_Task requirements_: Reproduce each of the following entries line for line, with no changes.

Collected data:
----
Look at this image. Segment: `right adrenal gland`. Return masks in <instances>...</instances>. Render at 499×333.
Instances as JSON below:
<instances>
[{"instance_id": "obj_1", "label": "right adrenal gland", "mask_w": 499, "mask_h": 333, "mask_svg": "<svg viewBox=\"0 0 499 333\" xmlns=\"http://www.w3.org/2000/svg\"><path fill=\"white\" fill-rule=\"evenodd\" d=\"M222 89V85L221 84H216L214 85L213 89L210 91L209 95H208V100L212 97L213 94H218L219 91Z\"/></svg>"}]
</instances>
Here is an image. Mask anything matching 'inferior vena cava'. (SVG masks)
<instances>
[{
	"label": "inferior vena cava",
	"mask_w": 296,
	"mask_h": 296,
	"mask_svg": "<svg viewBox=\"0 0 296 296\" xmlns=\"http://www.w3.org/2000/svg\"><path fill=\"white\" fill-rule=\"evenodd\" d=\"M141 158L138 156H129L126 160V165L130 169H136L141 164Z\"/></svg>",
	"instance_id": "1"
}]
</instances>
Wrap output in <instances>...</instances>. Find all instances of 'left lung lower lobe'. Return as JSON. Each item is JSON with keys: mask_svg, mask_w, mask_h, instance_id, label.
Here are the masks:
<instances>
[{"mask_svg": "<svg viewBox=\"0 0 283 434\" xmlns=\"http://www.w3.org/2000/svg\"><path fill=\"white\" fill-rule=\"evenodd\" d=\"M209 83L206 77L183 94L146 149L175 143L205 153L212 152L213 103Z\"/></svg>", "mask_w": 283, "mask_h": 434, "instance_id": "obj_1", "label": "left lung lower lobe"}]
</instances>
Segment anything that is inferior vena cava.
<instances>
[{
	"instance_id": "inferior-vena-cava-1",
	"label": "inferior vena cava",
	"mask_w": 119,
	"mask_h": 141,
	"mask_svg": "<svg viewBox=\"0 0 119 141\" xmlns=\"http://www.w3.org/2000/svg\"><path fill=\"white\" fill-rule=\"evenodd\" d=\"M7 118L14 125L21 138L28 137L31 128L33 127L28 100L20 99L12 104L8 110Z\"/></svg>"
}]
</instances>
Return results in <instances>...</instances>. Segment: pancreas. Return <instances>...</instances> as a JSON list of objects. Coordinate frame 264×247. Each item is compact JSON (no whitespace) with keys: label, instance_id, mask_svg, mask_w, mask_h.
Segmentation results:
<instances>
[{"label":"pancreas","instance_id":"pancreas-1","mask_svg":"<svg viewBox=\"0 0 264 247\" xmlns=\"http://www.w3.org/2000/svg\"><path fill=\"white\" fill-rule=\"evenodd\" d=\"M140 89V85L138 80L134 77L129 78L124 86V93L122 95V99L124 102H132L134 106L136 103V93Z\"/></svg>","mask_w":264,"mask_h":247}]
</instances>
----
_Written solution_:
Look at this image. Segment: `right adrenal gland`. Return masks in <instances>...</instances>. Render at 499×333.
Instances as JSON below:
<instances>
[{"instance_id": "obj_1", "label": "right adrenal gland", "mask_w": 499, "mask_h": 333, "mask_svg": "<svg viewBox=\"0 0 499 333\" xmlns=\"http://www.w3.org/2000/svg\"><path fill=\"white\" fill-rule=\"evenodd\" d=\"M222 89V85L221 84H216L214 85L213 89L210 91L209 95H208V100L212 97L213 94H218L219 91Z\"/></svg>"}]
</instances>
Here is an image. Mask anything matching 'inferior vena cava'. (SVG masks)
<instances>
[{
	"label": "inferior vena cava",
	"mask_w": 296,
	"mask_h": 296,
	"mask_svg": "<svg viewBox=\"0 0 296 296\" xmlns=\"http://www.w3.org/2000/svg\"><path fill=\"white\" fill-rule=\"evenodd\" d=\"M141 158L138 156H129L126 160V165L130 169H136L141 164Z\"/></svg>",
	"instance_id": "1"
}]
</instances>
Wrap output in <instances>...</instances>. Find all instances of 'left lung lower lobe'. Return as JSON. Each item is JSON with keys: mask_svg, mask_w, mask_h, instance_id, label.
Here are the masks:
<instances>
[{"mask_svg": "<svg viewBox=\"0 0 283 434\" xmlns=\"http://www.w3.org/2000/svg\"><path fill=\"white\" fill-rule=\"evenodd\" d=\"M209 83L206 77L183 94L146 149L175 143L205 153L212 152L213 103Z\"/></svg>", "mask_w": 283, "mask_h": 434, "instance_id": "obj_1", "label": "left lung lower lobe"}]
</instances>
Segment anything that is inferior vena cava.
<instances>
[{
	"instance_id": "inferior-vena-cava-1",
	"label": "inferior vena cava",
	"mask_w": 119,
	"mask_h": 141,
	"mask_svg": "<svg viewBox=\"0 0 119 141\" xmlns=\"http://www.w3.org/2000/svg\"><path fill=\"white\" fill-rule=\"evenodd\" d=\"M7 118L14 125L21 138L28 137L31 128L33 127L28 100L20 99L12 104L8 110Z\"/></svg>"
}]
</instances>
Return results in <instances>...</instances>. Segment: pancreas. Return <instances>...</instances> as a JSON list of objects. Coordinate frame 264×247. Each item is compact JSON (no whitespace) with keys: label, instance_id, mask_svg, mask_w, mask_h.
Segmentation results:
<instances>
[{"label":"pancreas","instance_id":"pancreas-1","mask_svg":"<svg viewBox=\"0 0 264 247\" xmlns=\"http://www.w3.org/2000/svg\"><path fill=\"white\" fill-rule=\"evenodd\" d=\"M140 89V85L138 80L134 77L129 78L124 86V93L122 95V99L124 102H132L134 106L136 103V93Z\"/></svg>","mask_w":264,"mask_h":247}]
</instances>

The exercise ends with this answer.